What it comes down to is, if you care about compression time, gzip is the winner; if you care about compression ratio, then go with xz; if you care about tuning compression time/compression ratio, go with zstd. bzip2 just isn't compelling in either metric anymore.

3 comments

> at the same compression time/decompression time as gzip

In my experience zstd is considerably faster than gzip for compression and decompression, especially considering zstd can utilize all cores.

gzip is inferior to zstd in practically every way, no contest.

Practically, compatibility matters too, and it's hard to beat gzip there.
The benefit from zstd is however so great that I even copied the zstd binary to some server I was managing but couldn't easily compile it from scratch. Seriously, bundling zstd binary is that worthy by now.
If you can control both sides, definitely go for it!

But in many cases, we unfortunately can't (gzip/Deflate is baked into tons of non-updateable hardware devices for example).

> if you care about compression time, gzip is the winner

Not at all. Lots of benchmarks show zstd being almost one order of magnitude faster, before even touching the tuning.
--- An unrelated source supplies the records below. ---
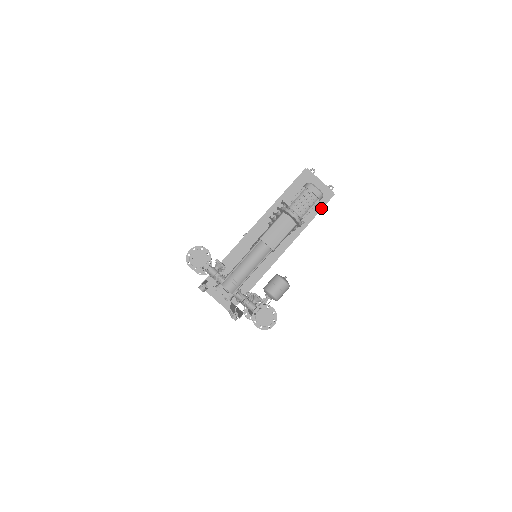
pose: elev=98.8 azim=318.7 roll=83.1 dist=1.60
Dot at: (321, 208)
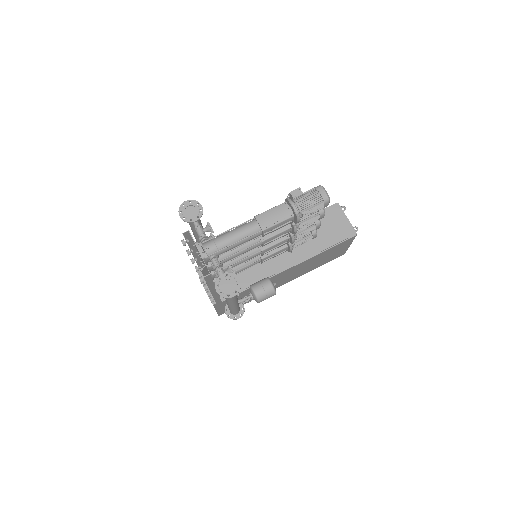
Dot at: (339, 243)
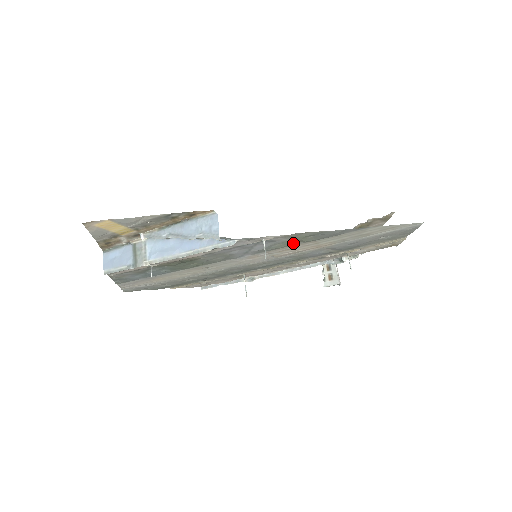
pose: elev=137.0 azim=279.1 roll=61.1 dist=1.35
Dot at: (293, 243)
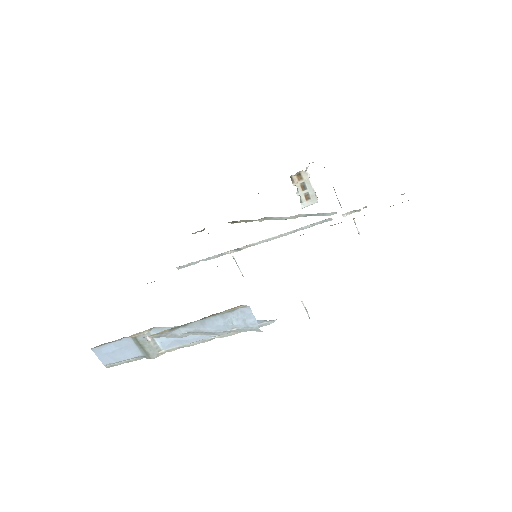
Dot at: occluded
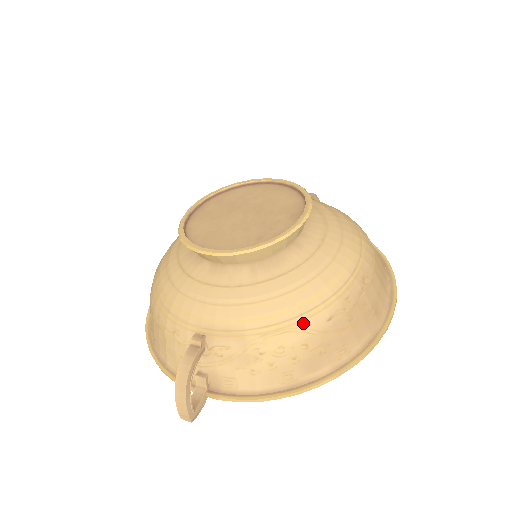
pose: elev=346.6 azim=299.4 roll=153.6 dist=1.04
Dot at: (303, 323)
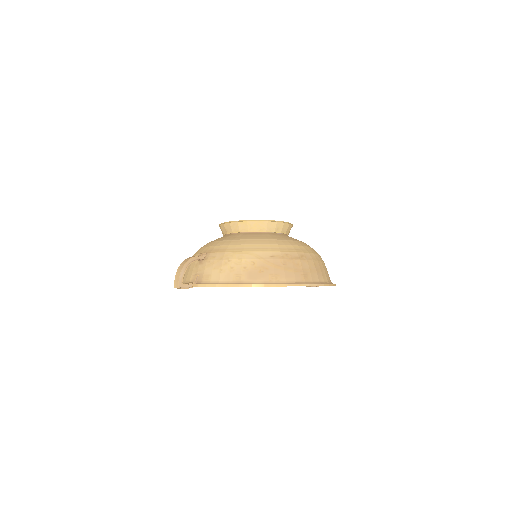
Dot at: (257, 252)
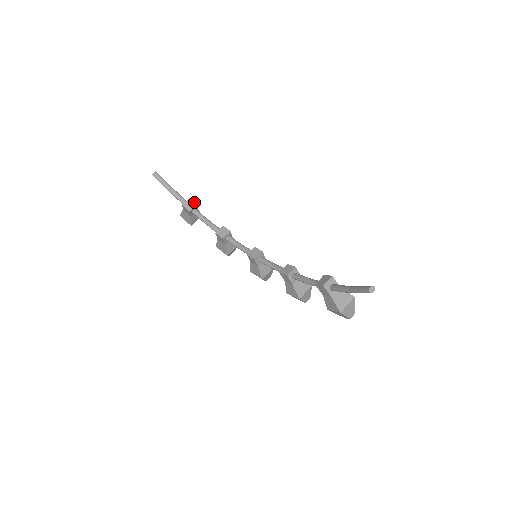
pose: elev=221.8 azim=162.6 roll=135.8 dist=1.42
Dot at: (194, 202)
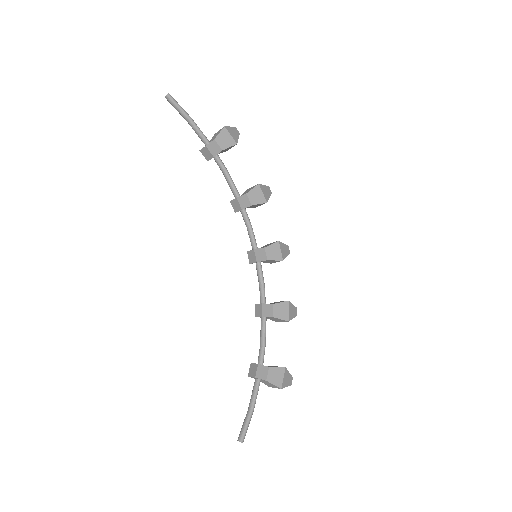
Dot at: (210, 153)
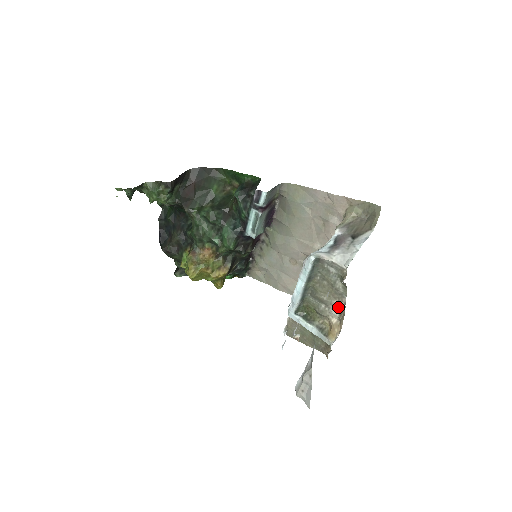
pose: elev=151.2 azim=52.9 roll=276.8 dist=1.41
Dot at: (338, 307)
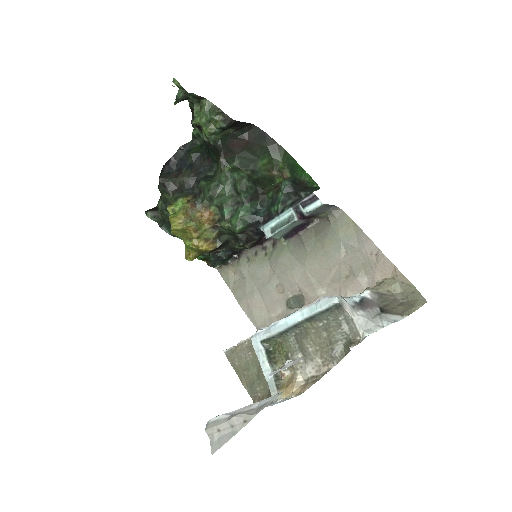
Dot at: (316, 368)
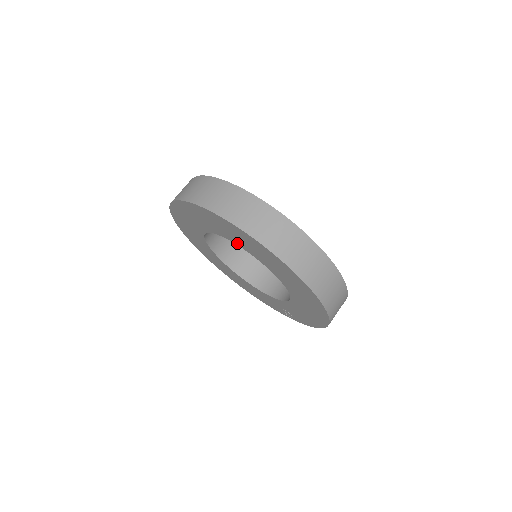
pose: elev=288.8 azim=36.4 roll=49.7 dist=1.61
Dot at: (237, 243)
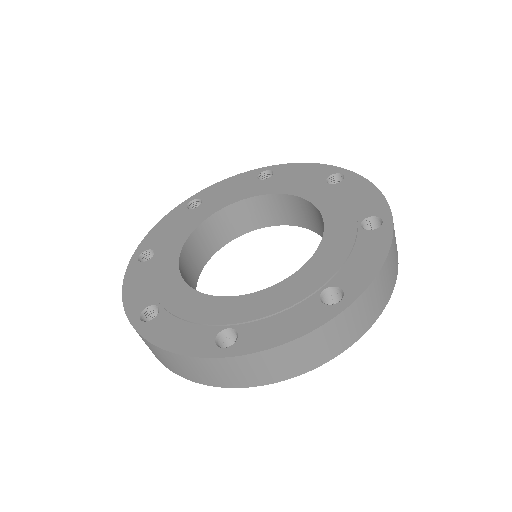
Dot at: occluded
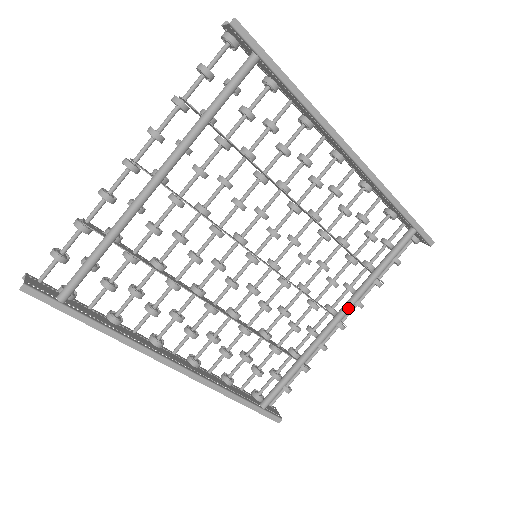
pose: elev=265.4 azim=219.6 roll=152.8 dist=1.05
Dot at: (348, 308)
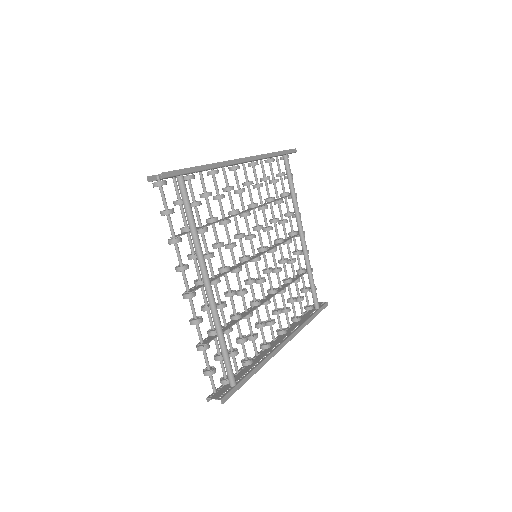
Dot at: (301, 224)
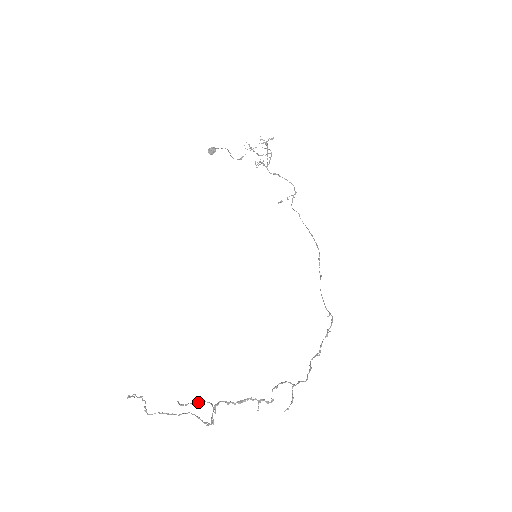
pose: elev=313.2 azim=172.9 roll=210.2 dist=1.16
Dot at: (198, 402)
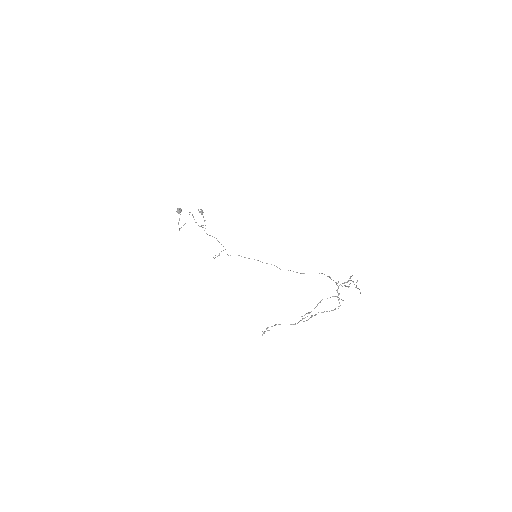
Dot at: occluded
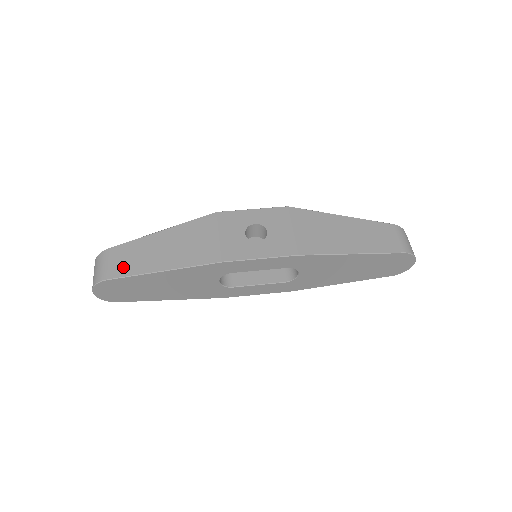
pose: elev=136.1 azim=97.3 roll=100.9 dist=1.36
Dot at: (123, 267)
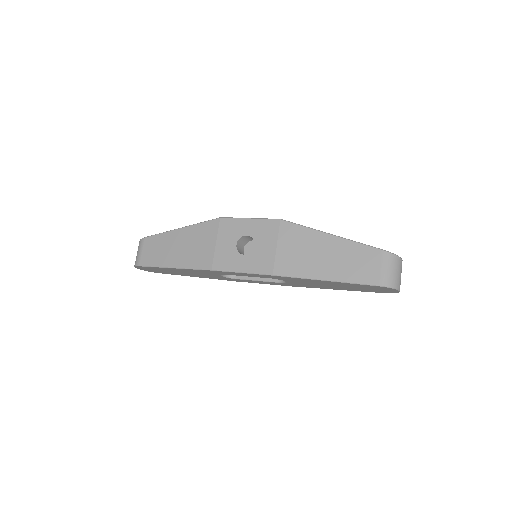
Dot at: (150, 257)
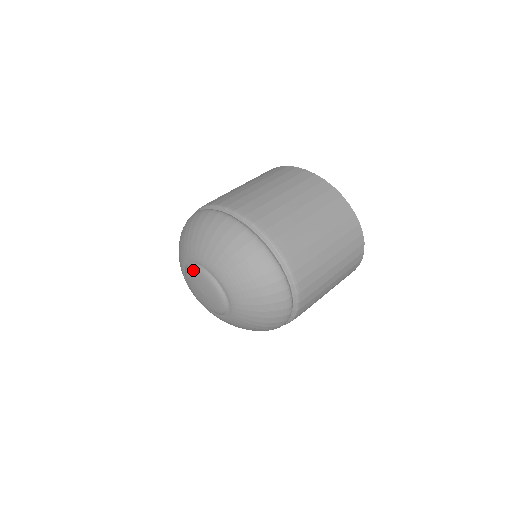
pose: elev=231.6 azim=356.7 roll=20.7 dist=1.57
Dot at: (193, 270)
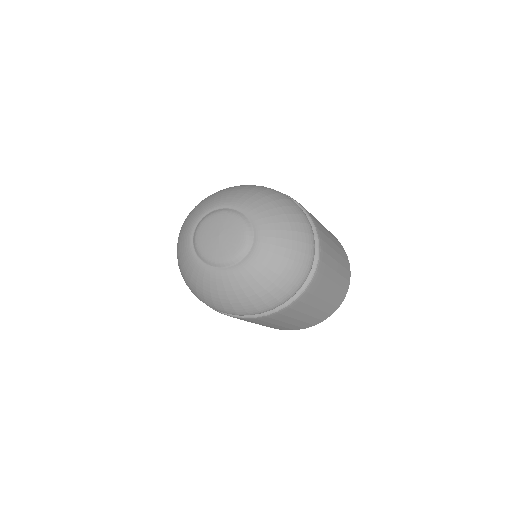
Dot at: (218, 213)
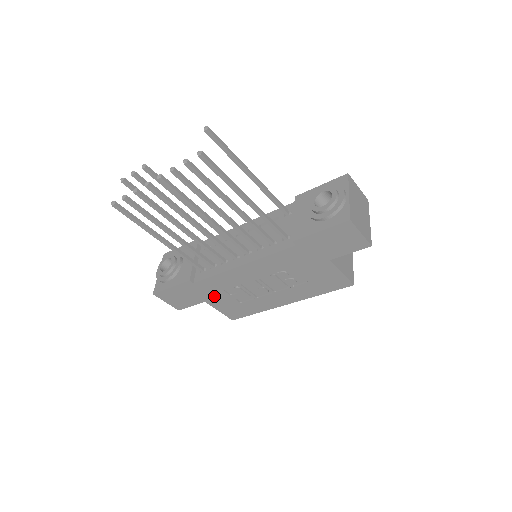
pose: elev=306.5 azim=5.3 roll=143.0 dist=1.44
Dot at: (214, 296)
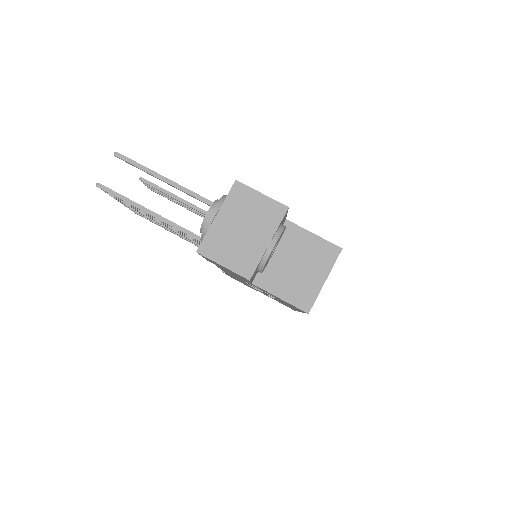
Dot at: occluded
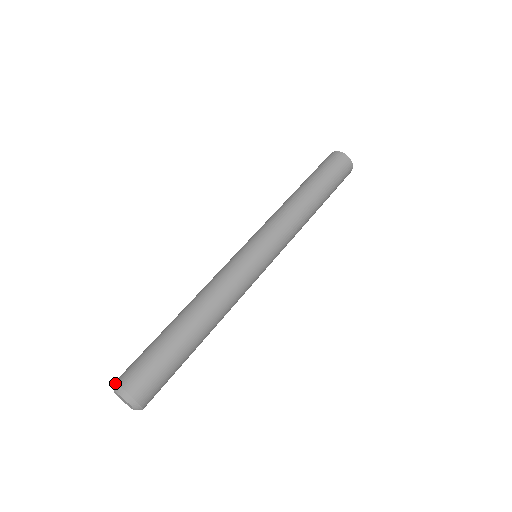
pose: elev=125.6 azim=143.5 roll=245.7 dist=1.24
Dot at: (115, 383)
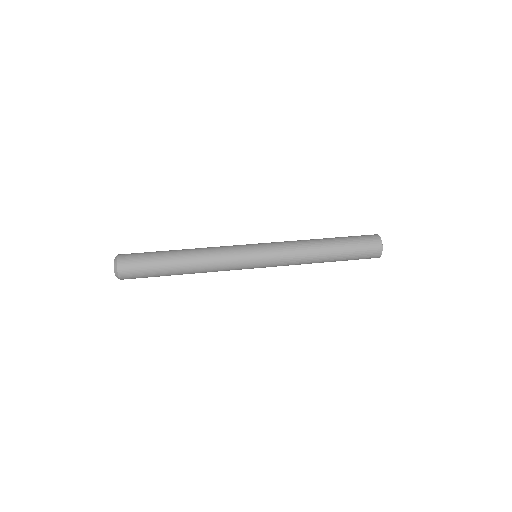
Dot at: occluded
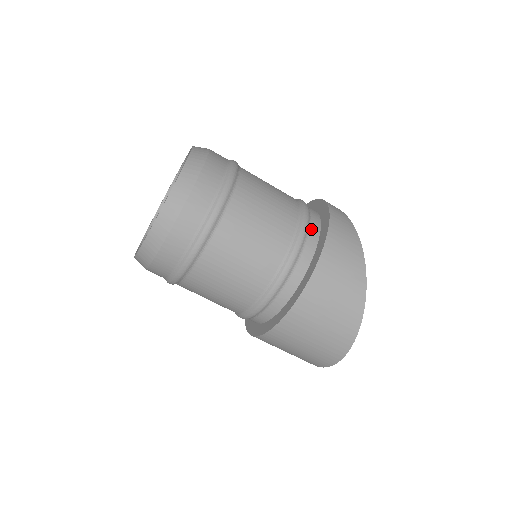
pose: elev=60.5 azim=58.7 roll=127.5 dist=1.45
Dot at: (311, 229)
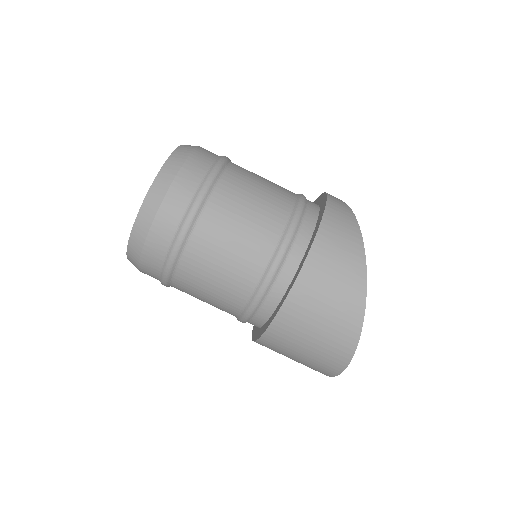
Dot at: (305, 222)
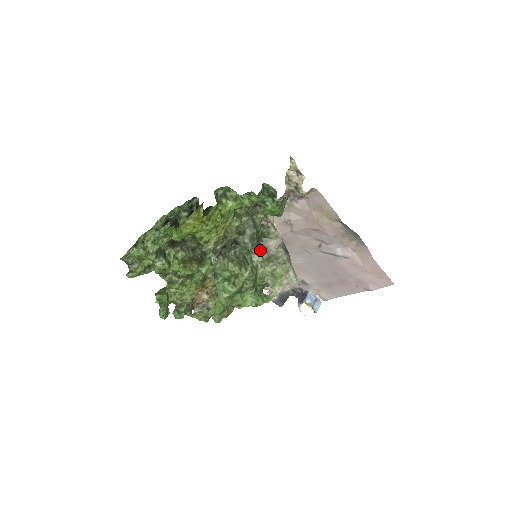
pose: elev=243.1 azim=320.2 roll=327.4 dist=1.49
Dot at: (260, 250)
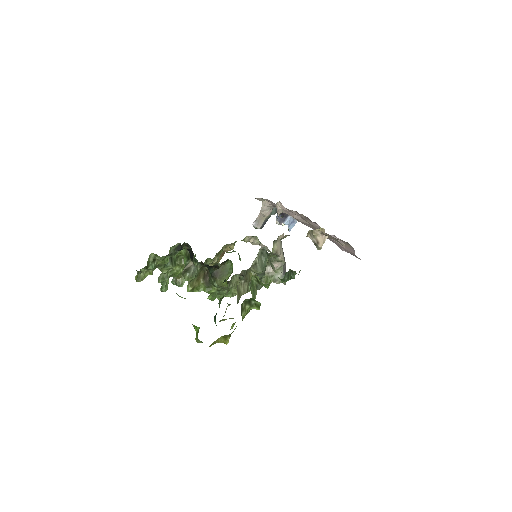
Dot at: occluded
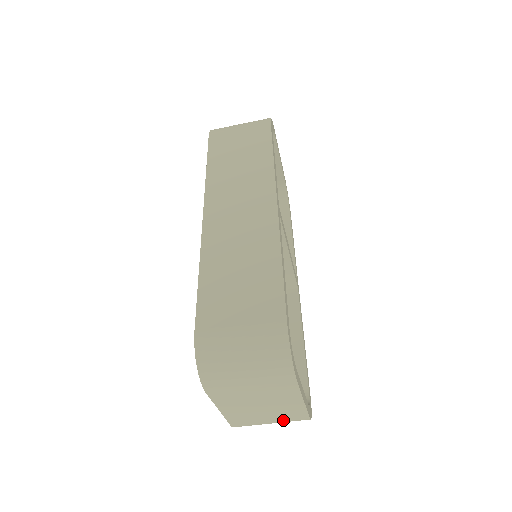
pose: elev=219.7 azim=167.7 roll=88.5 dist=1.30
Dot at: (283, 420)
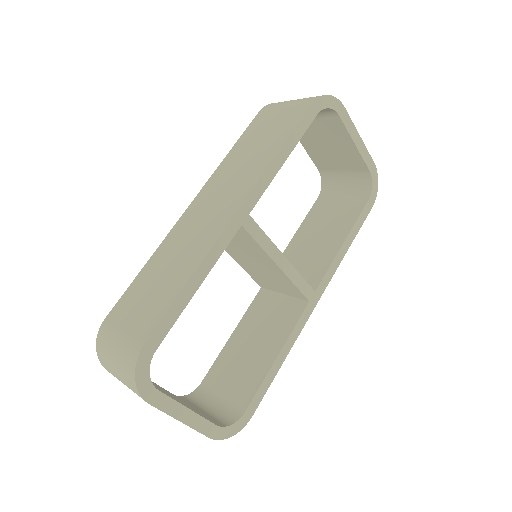
Dot at: occluded
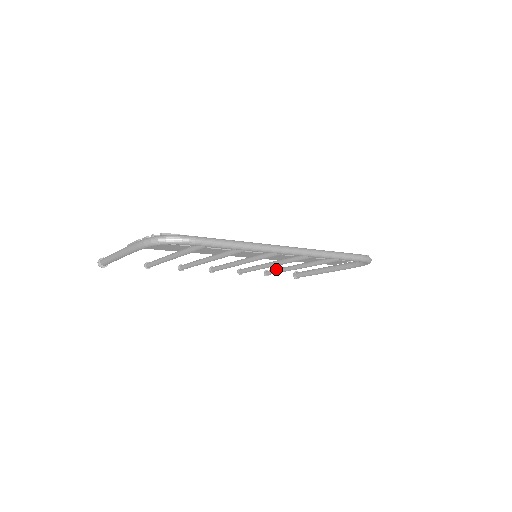
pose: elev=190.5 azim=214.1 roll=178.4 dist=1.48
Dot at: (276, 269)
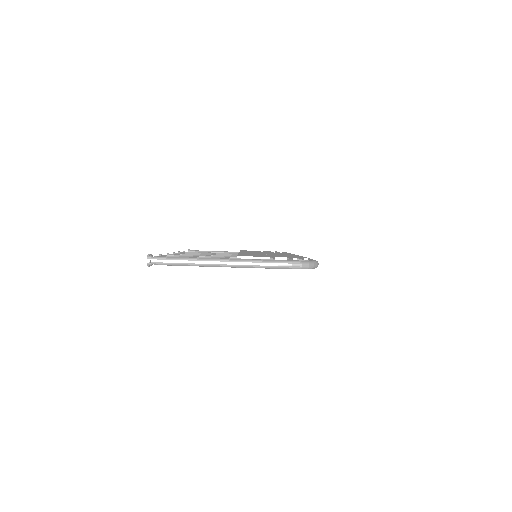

Adding to this: I like looking at graphs like https://calendar.perfplanet.com/images/2021/leon/image1.png . In this particular example, the "lzma" (ie xz) line crosses the zstd line, meaning that xz will be compress faster for some target ratios, zstd for others. Meanwhile zlib is completely dominated by zstd.

Different machines and different content will change the results, as will the optimization work that's gone into these libraries since someone made that chart in 2021.